Excerpts from a dataset
################
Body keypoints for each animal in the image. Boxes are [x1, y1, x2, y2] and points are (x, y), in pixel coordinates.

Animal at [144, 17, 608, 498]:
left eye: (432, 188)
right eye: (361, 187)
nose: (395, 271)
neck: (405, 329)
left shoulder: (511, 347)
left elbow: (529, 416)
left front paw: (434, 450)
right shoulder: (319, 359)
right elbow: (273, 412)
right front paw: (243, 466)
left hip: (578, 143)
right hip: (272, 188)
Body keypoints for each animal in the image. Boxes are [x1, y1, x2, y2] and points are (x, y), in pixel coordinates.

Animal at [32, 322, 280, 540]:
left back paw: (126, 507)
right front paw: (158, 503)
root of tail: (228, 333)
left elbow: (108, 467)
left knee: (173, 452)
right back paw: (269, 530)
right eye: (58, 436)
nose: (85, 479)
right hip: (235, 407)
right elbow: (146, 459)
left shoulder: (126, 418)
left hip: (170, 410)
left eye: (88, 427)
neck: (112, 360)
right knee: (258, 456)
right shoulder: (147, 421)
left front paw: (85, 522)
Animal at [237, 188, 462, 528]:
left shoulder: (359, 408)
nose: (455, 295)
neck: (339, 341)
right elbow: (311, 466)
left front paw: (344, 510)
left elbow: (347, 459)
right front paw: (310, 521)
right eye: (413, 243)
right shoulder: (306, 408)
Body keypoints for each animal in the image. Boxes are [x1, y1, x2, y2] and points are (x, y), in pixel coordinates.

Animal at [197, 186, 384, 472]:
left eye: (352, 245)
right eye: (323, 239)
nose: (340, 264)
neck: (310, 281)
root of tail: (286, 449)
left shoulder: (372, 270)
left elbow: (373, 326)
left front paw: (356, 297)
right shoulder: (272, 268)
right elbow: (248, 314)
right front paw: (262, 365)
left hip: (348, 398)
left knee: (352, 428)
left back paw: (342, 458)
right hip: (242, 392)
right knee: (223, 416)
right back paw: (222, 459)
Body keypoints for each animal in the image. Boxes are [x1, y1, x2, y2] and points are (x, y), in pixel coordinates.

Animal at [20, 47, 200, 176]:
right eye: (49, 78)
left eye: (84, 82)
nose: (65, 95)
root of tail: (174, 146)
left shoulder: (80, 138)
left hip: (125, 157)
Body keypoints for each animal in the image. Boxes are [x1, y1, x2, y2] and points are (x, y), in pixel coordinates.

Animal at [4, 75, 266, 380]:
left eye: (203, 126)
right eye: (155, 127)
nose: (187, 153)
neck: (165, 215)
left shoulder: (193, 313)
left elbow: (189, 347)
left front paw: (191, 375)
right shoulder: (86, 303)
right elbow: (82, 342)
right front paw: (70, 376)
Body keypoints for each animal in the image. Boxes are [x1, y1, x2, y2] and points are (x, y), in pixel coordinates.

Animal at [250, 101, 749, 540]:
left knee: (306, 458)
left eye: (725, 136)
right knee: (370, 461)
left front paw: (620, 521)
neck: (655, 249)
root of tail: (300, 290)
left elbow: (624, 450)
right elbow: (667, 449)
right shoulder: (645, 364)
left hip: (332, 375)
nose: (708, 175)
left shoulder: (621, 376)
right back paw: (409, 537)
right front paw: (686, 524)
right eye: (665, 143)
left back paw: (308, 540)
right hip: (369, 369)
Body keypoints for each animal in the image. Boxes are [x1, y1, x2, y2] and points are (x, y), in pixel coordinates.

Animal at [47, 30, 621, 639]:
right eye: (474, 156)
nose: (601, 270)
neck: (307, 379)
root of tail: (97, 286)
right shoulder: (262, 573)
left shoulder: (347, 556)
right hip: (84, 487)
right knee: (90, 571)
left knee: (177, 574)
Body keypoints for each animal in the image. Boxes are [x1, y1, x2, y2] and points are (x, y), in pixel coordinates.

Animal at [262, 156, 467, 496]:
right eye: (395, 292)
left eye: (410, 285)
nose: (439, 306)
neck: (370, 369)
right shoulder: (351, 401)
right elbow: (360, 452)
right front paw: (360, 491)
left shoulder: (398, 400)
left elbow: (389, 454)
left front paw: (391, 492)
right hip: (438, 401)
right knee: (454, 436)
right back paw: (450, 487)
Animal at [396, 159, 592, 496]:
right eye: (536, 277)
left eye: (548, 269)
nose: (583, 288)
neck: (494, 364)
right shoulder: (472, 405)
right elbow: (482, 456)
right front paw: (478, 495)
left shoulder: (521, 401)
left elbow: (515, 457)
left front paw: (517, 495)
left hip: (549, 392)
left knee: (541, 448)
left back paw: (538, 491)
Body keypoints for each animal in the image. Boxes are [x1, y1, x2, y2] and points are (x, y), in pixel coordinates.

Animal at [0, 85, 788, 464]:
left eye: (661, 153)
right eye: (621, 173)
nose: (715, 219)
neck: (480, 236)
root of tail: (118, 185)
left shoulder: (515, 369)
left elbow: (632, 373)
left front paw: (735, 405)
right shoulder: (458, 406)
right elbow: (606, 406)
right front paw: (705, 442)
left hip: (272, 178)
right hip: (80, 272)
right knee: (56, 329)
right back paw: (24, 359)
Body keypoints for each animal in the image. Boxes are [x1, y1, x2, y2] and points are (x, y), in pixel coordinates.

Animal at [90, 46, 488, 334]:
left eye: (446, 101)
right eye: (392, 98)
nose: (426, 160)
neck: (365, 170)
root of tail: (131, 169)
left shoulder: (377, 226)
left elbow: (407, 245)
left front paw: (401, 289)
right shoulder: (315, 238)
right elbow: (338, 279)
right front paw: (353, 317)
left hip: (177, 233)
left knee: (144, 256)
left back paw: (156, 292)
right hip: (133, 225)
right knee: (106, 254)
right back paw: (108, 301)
################
### Description of the task
Wherever the string "root" appears in a line of the records above, copy that line.

### Exercise solution
root of tail: (228, 333)
root of tail: (286, 449)
root of tail: (174, 146)
root of tail: (300, 290)
root of tail: (97, 286)
root of tail: (118, 185)
root of tail: (131, 169)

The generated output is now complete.